I think if our unions were more like Germany's which have board representation
and pay determined by collective bargaining - then I'd be more inclined to
join.

Another difference between the UK and Germany is what happens to workers when
technological innovation occurs. For example there have been strikes by the
RMT union against driverless trains on London's underground.

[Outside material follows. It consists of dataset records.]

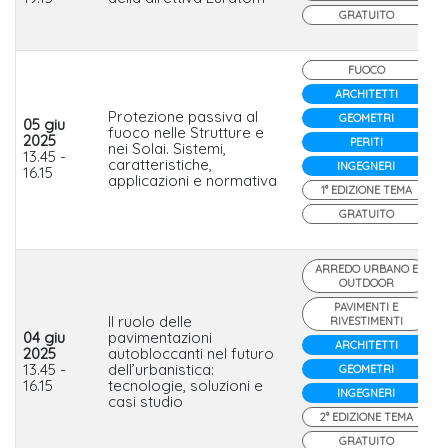
GRATUITO
FUOCO
ARCHITETTI
Protezione passiva al
GEOMETRI
05 giu
fuoco nelle Strutture e
2025
PERITI
nei Solai. Sistemi,
13.45 -
caratteristiche,
INGEGNERI
16.15
applicazioni e normativa
1° EDIZIONE TEMA
GRATUITO
ARREDO URBANO E
OUTDOOR
PAVIMENTI E
Il ruolo delle
RIVESTIMENTI
04 giu
pavimentazioni
ARCHITETTI
2025
autobloccanti nel futuro
13.45 -
dell’urbanistica:
GEOMETRI
16.15
tecnologie, soluzioni e
INGEGNERI
casi studio
2° EDIZIONE TEMA
GRATUITO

Initially this appears to be counter-progressive, striking against what is an
advancement in technology. In Germany these workers would be retrained so that
their careers would not be destroyed. The UK does not retrain workers when
they are made redundant.

------
jpetersonmn
I wouldn't join a union, but I would donate money to a lobbying group that
lobbied for tightening restrictions on visas. I understand getting a visa if
you truly can't find the talent you're looking for in the US, but companies
just do it for cheaper labor and are exploiting the system.

------
mrfusion
Here's a recent article I came across that makes some good arguments:

[http://michaelochurch.wordpress.com/2014/10/13/it-might-
be-t...](http://michaelochurch.wordpress.com/2014/10/13/it-might-be-time-for-
software-engineers-especially-in-silicon-valley-to-unionize/)

------
hcho
Trade unions make sense when the employer has disproportionate power over its
employees. That's typically shallow employment markets with a single
dominating employer.

Dev market in most places are efficient enough; so no I wouldn't.

------
JSeymourATL
We live in an age of disinter-mediation.

Adding a new middle-man into the talent/employer mix sucks value out of that
relationship. You can always assert your rights by employing your talents
elsewhere.

------
27182818284
No. I'm _pro-union_ , but I also know how slow unions can be. I enjoy the
speed at which technology is moving and I think that adding in unions,
although it would add a host of great qualities, would also bring about
undesirable problems.

I can't reconcile a Bar-like association or a trade union with the wonderful
stories of things like Apple starting in a garage or Facebook by a student, or
the super coders like RMS programming a new gigantic feature to Emacs in a
10-hour sprint.

------
MalcolmDiggs
It'd be nice if freelance tech folks could pool their resources and get group
health-care rates... but I'm not sure if a full-on union would be needed for
that.

------
mrfusion
There was a previous discussion on this topic here:
[https://news.ycombinator.com/item?id=8384641](https://news.ycombinator.com/item?id=8384641)